INSTRUCTIONS FOR THE TASK -
Where a line in the entries below contains the word "lines", it counts; give the total by itself.

Records drawn from a dataset -
%%

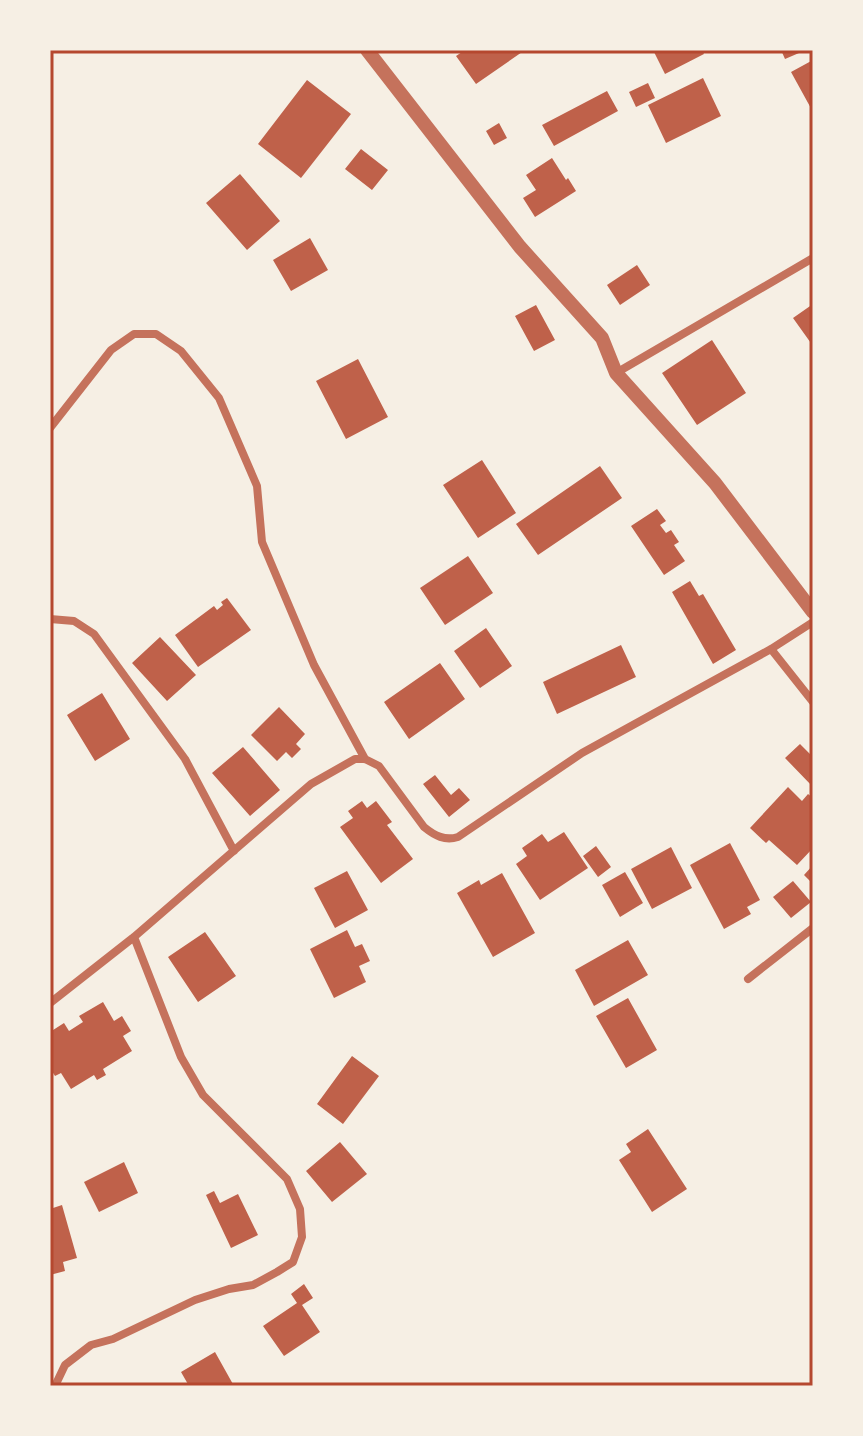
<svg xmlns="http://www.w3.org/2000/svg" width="863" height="1436" viewBox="0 0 863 1436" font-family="'Noto Sans',sans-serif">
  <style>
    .building { fill: #bf614a }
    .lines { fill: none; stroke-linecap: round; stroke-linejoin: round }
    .minor { stroke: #c5725c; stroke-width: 8 }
    .tertiary { stroke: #c5725c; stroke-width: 14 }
    .neatline { fill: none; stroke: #b5482f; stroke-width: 3 }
  </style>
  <rect width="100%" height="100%" fill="#f6efe4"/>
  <!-- building -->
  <path class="building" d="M465,50H525L476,84L456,56Z
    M653,50H702L704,54L665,74Z
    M781,50H806L785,59Z
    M813,60V112L791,72Z
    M703,78L721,116L666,143L648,105Z
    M307,80L351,114L301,178L258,144Z
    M648,83L655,98L636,107L629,92Z
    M607,91L618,111L554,146L542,125Z
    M499,123L507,138L494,145L486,131Z
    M361,149L388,170L372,190L345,169Z
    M552,158L566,180L568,178L576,191L535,217L523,198L536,190L526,175Z
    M240,174L280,221L247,250L206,203Z
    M310,238L328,270L291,291L273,260Z
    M637,265L650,285L620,305L607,285Z
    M813,304V346L793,318Z
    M536,305L555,340L534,351L515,316Z
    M712,340L746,393L697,425L662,373Z
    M358,359L388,417L346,439L316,381Z
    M482,460L516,513L478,538L443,485Z
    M600,466L622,498L538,555L516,524Z
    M657,509L666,521L660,525L666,533L671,530L679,542L674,545L685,561L664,575L631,526Z
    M468,556L493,593L445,625L420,588Z
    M690,581L699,596L703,594L736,650L713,664L672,592Z
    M227,598L251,630L198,667L175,635L214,606L217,610L223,605L221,602Z
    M486,628L512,666L480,688L454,651Z
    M160,637L196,675L167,701L132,663Z
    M621,645L636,677L557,714L543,682Z
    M440,663L465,699L409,739L384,702Z
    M102,693L130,739L95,761L67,715Z
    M279,707L305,734L296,744L301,749L292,758L286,752L277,761L251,735Z
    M800,744L813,757V787L785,758Z
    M243,747L280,790L250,816L212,773Z
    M435,775L451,795L459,788L470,800L449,817L423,784Z
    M788,787L802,801L808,794L813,798V848L797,865L769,840L766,843L750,828Z
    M362,801L367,808L376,801L392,822L387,825L413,859L381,883L340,827L353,818L348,811Z
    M564,832L588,868L540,900L516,864L527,856L522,848L542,834L548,842Z
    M730,843L760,900L747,907L751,914L724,929L690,865Z
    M596,846L611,867L598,877L583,856Z
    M671,847L692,888L652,909L631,869Z
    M813,865V884L804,875Z
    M347,871L368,910L335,928L314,888Z
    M625,872L643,903L620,917L602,885Z
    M502,873L535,933L493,957L457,893L479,880L481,885Z
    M793,881L811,902L791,918L773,897Z
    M347,930L355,947L362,944L370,961L359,966L366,982L334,998L310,949Z
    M205,932L236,976L198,1002L168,957Z
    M628,940L648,975L594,1006L575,970Z
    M628,998L657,1050L626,1068L596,1016Z
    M103,1002L114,1021L122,1016L131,1031L123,1036L132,1051L103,1069L106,1075L97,1080L94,1075L71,1089L61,1073L55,1076L50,1068L51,1057L50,1032L64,1023L69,1031L83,1022L79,1016Z
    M352,1056L379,1076L343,1124L317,1104Z
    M648,1129L687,1189L652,1212L619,1160L631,1152L626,1144Z
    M340,1142L367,1174L332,1202L306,1171Z
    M124,1162L138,1193L99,1212L84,1182Z
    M214,1191L220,1203L238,1194L258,1235L231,1248L206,1195Z
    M62,1205L77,1258L63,1262L65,1271L50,1275V1209Z
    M304,1284L313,1298L302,1305L320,1332L284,1356L263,1326L297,1303L291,1294Z
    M215,1352L234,1386H189L181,1372Z"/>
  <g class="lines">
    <!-- minor -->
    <path class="minor" d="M616,373L813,258
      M50,428L111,350L134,334H156L181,351L219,398L257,486L262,542L314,665L365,759
      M50,619L74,621L94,634L185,759L234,851
      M771,649L813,702
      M748,979L813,928
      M50,1003L134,937L311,784L355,759H365L379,766L424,827C435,836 445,841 458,837L582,753L771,649L813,622
      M55,1386L65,1365L91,1345L113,1339L195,1300L229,1289L253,1285L277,1272L293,1262L302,1237L300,1209L287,1179L203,1095L181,1057L134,937"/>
    <!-- tertiary -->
    <path class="tertiary" d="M367,50L520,247L602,338L616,373L715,483L813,612"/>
  </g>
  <!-- border -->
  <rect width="863" height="1436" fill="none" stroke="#f6efe4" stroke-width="104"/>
  <rect x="52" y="52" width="759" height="1332" class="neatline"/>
</svg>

%%

FINAL ANSWER -
2